On what scale, the scale of thanking someone and admitting I was wrong?
What was I supposed to do, arrogantly continue to insist I was right in the face of evidence showing me otherwise? Take a video of myself on my knees and beg for forgiveness? Ignore the response entirely?
I honestly don't understand why saying I was wrong and thank you for showing me why is so offensive.
I wasn't trying to be smug. I sincerely wanted evidence. I was dubious, so I wanted a study. I said so. I got a shit ton of people who didn't like it before my edit. I'm not sure how my request was smug.
Also, admitting I was wrong and thanking the person for showing me I was wrong afterward also got pushback, so...
When you come in doubtful and put zero effort into a basic search of something and request someone else does the work for you it comes across that way. The edits make it look worse by complaining that people didn't like your dismissive and smug request for someone to do a basic search.
Admitting you were wrong wasn't what got pushback.
I’d like to see a study that actually shows it matters if someone has one, because I’m dubious.
I really don't see how that is smug. Maybe you consider that lazy, but how is it smug? Smug means "having or showing an excessive pride in oneself or one's achievements." How am I doing that? I really don't understand what you're saying here.
For the record: I have no pride in myself whatsoever and I think anything I've ever achieved has been worthless shit.
Admitting you were wrong wasn’t what got pushback.
It also got pushback. It just did. Look at the comment.
Most people hate me anyway. I'm sure this won't make much of a difference.
But I would honestly like you to please explain to me what achievement I take excessive pride in. I really do what to know because I can't think of a single thing I've achieved other than contributing half of my genetics to a wonderful child who I'm a bad parent to that's worth taking pride in, let alone excessive pride.
Again, I honestly want to know what I should be proud of in my life. I cannot think of a single thing.
I’d like to see a study that actually shows it matters if someone has one, because I’m dubious.
Imagine someone writing that as a response to being told that vaccines work, then gets defensive about it when they are downvoted. Then they argue about the exact definitions of the words you used to try and help them understand why they are getting pushback.
Okay, well, again, I meant it genuinely and, again, my life is 100% worthless and there is nothing for me to take pride in whatsoever, and, again, most people hate me anyway.
So I'm not sure what exactly you want me to do here. If you suggest killing myself, I'm also a coward.

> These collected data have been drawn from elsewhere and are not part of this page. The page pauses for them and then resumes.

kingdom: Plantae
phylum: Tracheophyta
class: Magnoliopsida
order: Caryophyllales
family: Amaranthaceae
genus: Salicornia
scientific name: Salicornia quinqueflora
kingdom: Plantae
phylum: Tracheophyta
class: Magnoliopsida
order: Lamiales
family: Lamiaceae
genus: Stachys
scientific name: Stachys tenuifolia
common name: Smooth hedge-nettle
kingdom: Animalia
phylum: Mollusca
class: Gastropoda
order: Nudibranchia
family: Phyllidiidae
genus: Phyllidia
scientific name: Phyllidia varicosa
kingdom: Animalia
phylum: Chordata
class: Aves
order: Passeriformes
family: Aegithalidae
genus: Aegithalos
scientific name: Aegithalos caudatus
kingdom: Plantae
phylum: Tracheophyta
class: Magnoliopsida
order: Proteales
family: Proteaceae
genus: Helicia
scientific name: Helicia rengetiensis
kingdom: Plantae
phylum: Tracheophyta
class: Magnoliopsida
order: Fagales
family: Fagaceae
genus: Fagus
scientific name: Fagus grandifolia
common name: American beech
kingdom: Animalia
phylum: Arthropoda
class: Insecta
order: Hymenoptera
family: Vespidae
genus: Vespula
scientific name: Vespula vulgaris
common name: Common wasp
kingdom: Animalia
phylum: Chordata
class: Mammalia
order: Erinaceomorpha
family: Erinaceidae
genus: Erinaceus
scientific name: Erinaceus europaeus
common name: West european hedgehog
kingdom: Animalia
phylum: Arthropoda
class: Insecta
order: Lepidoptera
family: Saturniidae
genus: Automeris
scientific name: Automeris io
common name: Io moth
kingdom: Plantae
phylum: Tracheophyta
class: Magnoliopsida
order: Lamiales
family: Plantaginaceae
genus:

Does that really apply to voting, though? It'd make sense for something you're forced to do, like work or school assignments. But voting is something that you have to go out of your way to do. You have to find your polling place, go wait in line, and cast your vote, as opposed to somebody handing you a questionnaire to fill out. If you're going through that trouble, I'd have to imagine you already know who you're voting for.
Do people really take all the effort to just show up to the ballots and pick the top name without thinking about it?
Yes, a small percentage of people can't make up their mind when voting and people in that group they are more likely to pick the first options. Remember that when everyone can vote, that includes the most indecisive people you know.
In a lot of places it takes barely any effort to vote.
Think about your local area, you don't think there is anyone who would just box in the first name because they didn't recognize either names and just want to get it over with?
Some states even have a set of boxes for straight ticket voting so you don't even have to know the name of who you're voting for which really tilts local elections.
I guess I don't vote that way so I didn't understand that people actually do. I just leave it blank when I don't know. I thought that was what most people did. I guess not. I was shown otherwise.
Huh? Eliminating an unfair advantage doesn't mean Democrats have to win? If I were in a race with Usain Bolt and they stopped giving him an objective advantage of a 10-meter head start, Usain Bolt would still win. It's just a fact that Republicans are broadly popular among Montana voters. Measures to reduce unfairness don't inherently mean you'll change the binary win/lose outcome of the competition (although I'll note that you're reducing Montana's 150-member legislature and its executive branch to a binary "controls/does not control").
And as other commenters have noted, the anchoring bias is an extremely prolific and well-known cognitive bias. This objectively does make things less unfair.
Tester has held a Senate seat for the last twelve years, even if he's a bit of a shitlib. Steve Bullock, another mountain west Dem, was the governor as recently as 2020. And Brian Swartzer before that.
Its been trending conservative as the O&G industry has consumed the media markets and dominated the local political scene. But these big empty states aren't naturally conservative by any means. No more than Minnesota or Michigan or Pennsylvania. They only trend that way when oil money drowns the democratic process.